И раздумчиво продолжал:

— Ну, бросить, само собой, можно. Не поехал бы — и все. А что скажут? Испужался! А когда я чего ни на есть пужался? Бросить и только учиться, а с худа разве они пошлют? А так бросить — что я могу делать? Бригадиром — надо писать, на ферме — писать, кладовщиком — писать. Остается — пастухом или в сторожа.

Горькая досада сделала лицо Евсюгова страдальческим.

— Что же вы так, Ефим Осипыч, отчаиваетесь? — попытался я отвлечь его от горестного раздумья, хотя невеселым раздумьем о его судьбе был полон и сам. — У вас же накоплен большой опыт. Как-то вам все-таки удавалось, я слышал, поправлять дела в очень отсталых колхозах.

— Вот тот-то и есть, что удавалось, — не разводя бровей, ответил он. — Другое время было. Артелки небольшие, вся-то, бывало, она у тебя на ладони. До уздечки, до стожка сена где-нибудь на болоте в памяти держишь. А нынче иди-ка охвати такую громадину. И хозяйствовал без никаких нынешних научных хитростей, с крестьянского опыта. А в крестьянстве что? Известно: молоко у коровы на языке, пашню надо навозить, угадаешь в срок посеять — с хлебом. Из книжек чего я мог взять? Разве что по радио успеешь уловить или на семинаре кое-что запомнишь, так рискнешь испытать. А так, конечно, больше доходил своим умом. Участковый-то агроном когда-когда к тебе заглянет. Ну, помогало раньше и то, что раз садят тебя на худой колхоз, неотступно требуешь в районе: дай то, отпусти этого, вырвешь там, схватишь здесь, получишь ссуду покрупнее: смотришь — и оперился, начинаешь летать повыше.
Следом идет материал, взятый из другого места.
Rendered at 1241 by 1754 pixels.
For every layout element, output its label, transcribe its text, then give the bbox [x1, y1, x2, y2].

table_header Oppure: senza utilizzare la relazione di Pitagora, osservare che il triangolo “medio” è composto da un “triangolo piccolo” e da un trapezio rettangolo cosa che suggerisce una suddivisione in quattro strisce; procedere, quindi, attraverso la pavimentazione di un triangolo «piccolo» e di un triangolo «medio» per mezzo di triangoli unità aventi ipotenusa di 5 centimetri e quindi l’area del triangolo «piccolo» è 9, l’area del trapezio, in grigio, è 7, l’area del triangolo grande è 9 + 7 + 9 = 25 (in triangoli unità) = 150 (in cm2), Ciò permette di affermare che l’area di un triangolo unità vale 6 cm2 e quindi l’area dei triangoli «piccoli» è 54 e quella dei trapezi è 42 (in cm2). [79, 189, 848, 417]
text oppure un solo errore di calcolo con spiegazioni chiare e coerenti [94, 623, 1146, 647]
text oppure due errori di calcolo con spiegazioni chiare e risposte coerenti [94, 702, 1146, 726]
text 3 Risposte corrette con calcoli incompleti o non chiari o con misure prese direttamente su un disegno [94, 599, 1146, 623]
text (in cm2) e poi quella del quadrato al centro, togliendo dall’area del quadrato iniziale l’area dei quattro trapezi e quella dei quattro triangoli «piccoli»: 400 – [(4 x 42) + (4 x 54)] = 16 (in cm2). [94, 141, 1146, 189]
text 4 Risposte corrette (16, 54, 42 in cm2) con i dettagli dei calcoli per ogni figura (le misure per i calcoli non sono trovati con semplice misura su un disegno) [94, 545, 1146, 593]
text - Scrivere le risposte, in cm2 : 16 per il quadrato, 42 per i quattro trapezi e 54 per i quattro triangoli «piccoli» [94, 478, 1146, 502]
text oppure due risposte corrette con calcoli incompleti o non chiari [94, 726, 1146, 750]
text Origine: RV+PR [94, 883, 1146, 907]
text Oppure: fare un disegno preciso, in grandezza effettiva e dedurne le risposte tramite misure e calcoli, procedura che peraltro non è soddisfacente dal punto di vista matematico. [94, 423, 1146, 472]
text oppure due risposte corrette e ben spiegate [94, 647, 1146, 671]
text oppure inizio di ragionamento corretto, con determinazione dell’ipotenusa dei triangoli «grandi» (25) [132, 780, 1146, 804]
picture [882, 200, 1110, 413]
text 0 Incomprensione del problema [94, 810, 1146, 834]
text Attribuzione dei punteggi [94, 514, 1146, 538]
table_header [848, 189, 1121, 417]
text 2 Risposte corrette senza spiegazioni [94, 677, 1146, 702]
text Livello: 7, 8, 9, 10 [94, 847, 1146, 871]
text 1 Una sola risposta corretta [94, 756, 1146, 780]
— А как вы, Ефим Осипович, с народом ладите?

Евсюгов пристально взглянул на меня. В этом взгляде, как обычно, прямом и открытом, можно было без труда прочесть: «Тоже слышал?» И уголок рта его мимолетно приподнялся в горькой усмешке.

— Поди, наш редактор информировал? Он как-то на пленуме райкома меня ругал: отрывается-де Евсюгов от массы! А от какой массы, спрашивается, я отрываюсь? Которые в пьянку ударяются — тоже масса! От такой массы, как вон Василиса, я действительно отрываюсь. И лежебоков терпеть не могу. Они ведь почем зря сами шумят и добрых работников с толку сбивают. С лодырями легко ладить, когда ты им даешь, а работы не спрашиваешь. Ну, а такую артель, как вот эта, ладишь спервоначала сгрудить, чтобы вытянуть из прорвы артельное хозяйство, поставить его на обе ноги, а уж потом на трудодень пироги-то начислять. И потом — колхозы-то у нас существуют не сами по себе, а в общенародную семью входят. Она о твоей артели заботится, всяко поддерживает твой интерес, так и ты не забывай свой долг перед государством. Я открыто, как член партии, говорю и требую — не распускать на брюхе кушаки, пока не разбогатеем. Говорю, может, плохо. Может, не доходит. Зато делаю правильно.